Sinetron, FTV atau acara sejenisnya rutin tayang di stasiun televisi Indonesia. Sifatnya juga banyak, mulai dari yang religi, kehidupan sehari-hari, sampai cinta-cintaan. Tapi plot atau jalan ceritanya memang lebih sering sama saja antara satu acara dengan acara lainnya.
Nggak cuma jalan ceritanya aja yang sama, penokohan atau karakter yang muncul juga mirip antara satu dengan yang lain. Seringnya lagi, karakter orang Jawa digambarkan dengan cara yang sama. Meski padahal orang Jawa itu juga nggak gitu-gitu amat.
1. Medhok
Di banyak film Indonesia, orang Jawa itu biasanya digambarkan dengan cara bicara yang medhok. Sebenarnya ini cuma karena terbiasa bicara bahasa Jawa yang pengucapannya memang seperti ada penekanan di beberapa bagian. Tapi sayangnya, logat medhok ini akhirnya malah dijadikan penokohan karakter yang norak, kuno, dan lugu. Mereka yang medhok dijadikan bahan bercandaan atau diolok-olok karena dianggap kampungan.
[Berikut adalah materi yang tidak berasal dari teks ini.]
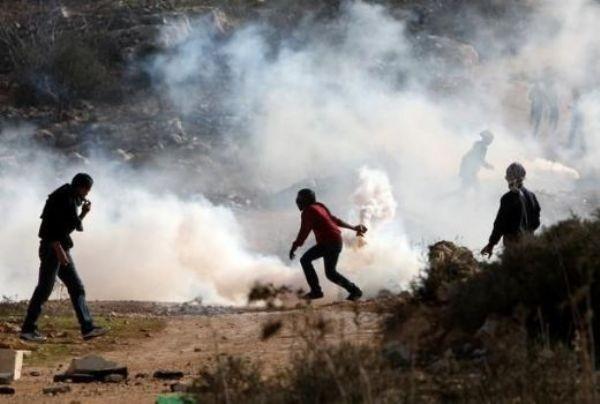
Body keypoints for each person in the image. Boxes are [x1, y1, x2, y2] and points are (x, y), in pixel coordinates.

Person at [20, 173, 108, 342]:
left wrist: (83, 214)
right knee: (44, 289)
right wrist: (58, 250)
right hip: (53, 249)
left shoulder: (70, 198)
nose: (87, 193)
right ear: (80, 187)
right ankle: (28, 329)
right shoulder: (62, 198)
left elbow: (67, 227)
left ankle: (87, 328)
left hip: (60, 248)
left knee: (76, 287)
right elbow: (49, 228)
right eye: (87, 189)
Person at [289, 189, 365, 301]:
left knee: (305, 260)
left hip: (328, 242)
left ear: (304, 200)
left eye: (299, 198)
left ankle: (316, 291)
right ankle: (355, 291)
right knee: (330, 273)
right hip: (336, 241)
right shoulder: (320, 207)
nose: (298, 201)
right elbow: (335, 220)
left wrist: (294, 246)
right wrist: (353, 228)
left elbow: (304, 231)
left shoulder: (308, 211)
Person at [481, 163, 541, 257]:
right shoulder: (531, 196)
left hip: (514, 244)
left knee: (514, 265)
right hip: (530, 242)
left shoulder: (508, 198)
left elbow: (500, 223)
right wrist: (528, 233)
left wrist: (491, 244)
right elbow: (536, 222)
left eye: (509, 177)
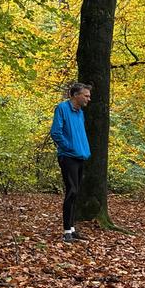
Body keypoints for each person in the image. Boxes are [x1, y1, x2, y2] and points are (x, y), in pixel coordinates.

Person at [49, 83, 92, 243]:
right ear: (75, 95)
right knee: (71, 191)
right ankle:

Dalam kesehariannya, mereka memang bicara dalam bahasa Jawa memang terdengar medok. Apalagi bagi mereka yang nggak bisa atau nggak tahu soal bahasa tradisional ini. Tapi juga nggak sedikit yang bisa bicara dalam bahasa Indonesia tanpa ada aksen medhok sama sekali. Jadi, medhok itu cuma aksen bicara, bukan berarti orang yang medhok itu kuno atau kampungan. Nggak ada hubungannya.
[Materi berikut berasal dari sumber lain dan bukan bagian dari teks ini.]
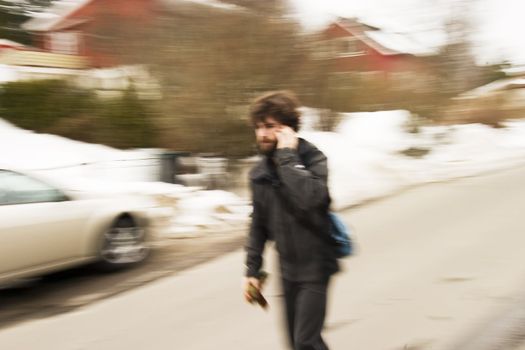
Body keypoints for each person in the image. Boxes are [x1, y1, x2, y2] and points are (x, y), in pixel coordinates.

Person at [243, 90, 339, 350]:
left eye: (270, 127)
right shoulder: (259, 174)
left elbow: (312, 199)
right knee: (295, 344)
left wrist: (287, 157)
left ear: (288, 129)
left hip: (316, 265)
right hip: (288, 269)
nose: (262, 134)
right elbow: (258, 225)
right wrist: (252, 271)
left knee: (306, 341)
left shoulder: (313, 159)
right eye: (258, 127)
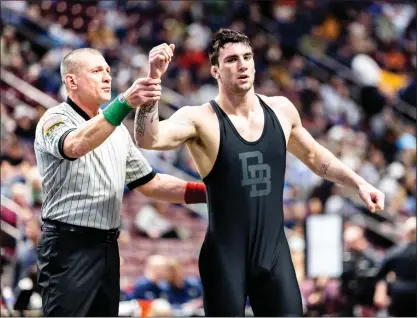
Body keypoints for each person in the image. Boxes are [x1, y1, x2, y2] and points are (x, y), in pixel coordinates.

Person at [134, 29, 385, 316]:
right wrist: (153, 80)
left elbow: (316, 156)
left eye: (247, 57)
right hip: (225, 256)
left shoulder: (280, 109)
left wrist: (359, 182)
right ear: (215, 70)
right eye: (231, 60)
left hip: (274, 254)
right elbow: (148, 139)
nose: (242, 65)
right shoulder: (199, 118)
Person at [34, 47, 207, 317]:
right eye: (96, 71)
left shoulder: (117, 133)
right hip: (67, 245)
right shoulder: (54, 118)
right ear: (71, 81)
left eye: (108, 71)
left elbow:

2. Pakaian Beratribut Jawa
Hal lain yang juga sering ditunjukkan dalam karakter orang Jawa adalah berpakaian tradisional. Bisa pakai sorjan atau blangkon. Sorjan adalah pakaian tradisional Jawa dengan motif garis, blangkon adalah penutup kepala laki-lakinya. Di TV, orang Jawa selalu digambarkan dengan kalau nggak pakai sorjan ya blangkon.
Dalam kesehariannya, orang Jawa itu juga nggak gitu-gitu amat. Sebenarnya jarang yang setiap hari dan kemana-mana pakai sorjan atau blangkon. Kalau pakai pun biasanya cuma waktu ada acara khusus. Sehari-harinya, mereka ya memakai pakaian biasa seperti kebanyakan orang lainnya. Nggak beda.
3. Profesi Pembantu
Karena orang Jawa sering kali digambarkan sebagai sosok yang lugu, norak dan kampungan, maka profesi mereka juga jauh dari kesan mewah atau modern. Dalam film, pekerjaan tokoh orang Jawa ini biasanya nggak jauh-jauh dari pekerjaan kasar sebagai pembantu atau bawahan.
Profesi menjadi seorang pembantu itu juga bukan hal yang buruk. Tapi jika terus diulang di berbagai film yang berbeda, akhirnya ini malah jadi stereotipe. Padahal nggak selamanya orang Jawa itu bawahan. Yang sukses sebagai seorang pengusaha sebenarnya juga nggak sedikit.
4. Orang Jawa = Jogja atau Solo
Setiap kali menampilkan film dengan tokoh karakter Jawa, asal-usulnya kebanyakan berasal dari Jogja. Padahal Jawa itu nggak cuma Jogja, ada Surabaya, Malang, Semarang, Kediri, Nganjuk, Blitar, Solo, dan masih banyak lagi.
Tapi sayang yang jadi referensi lebih sering Jogja sehingga stereotipe yang muncul adalah yang orang Jawa itu ya berasal dari Jogja. Padahal orang Jawa itu ada banyak banget dan karakter serta kebiasaan tiap daerah juga beda-beda.
5. Orang Jawa Itu Halus dan Lemah Lembut
Karena yang dijadikan tokoh adalah orang Jawa dari Jogja, maka karakter yang digambarkan adalah orang-orang lembah lembut dan halus. Bukan berarti orang Jawa lain tidak lemah lembut, tapi karakter setiap orang itu berbeda-beda.
Nggak semua orang Jawa itu terlihat seperti yang selalu digambarkan dengan cara bicara yang halus dan lemah lembut. Ada juga yang lebih lugas, tegas, dan ceplas-ceplos. Itu semua tergantung dengan lingkungan mereka masing-masing.
Penggambaran orang Jawa yang selalu sama terkadang bisa jadi stereotipe. Jawa itu luas, dan masyarakat Jawa juga macam-macam, jadi nggak bisa kalau cuma diambil satu dan langsung direpresentasikan sebagai orang Jawa secara umum. Hal ini juga berlaku buat penokohan karakter dari daerah lainnya.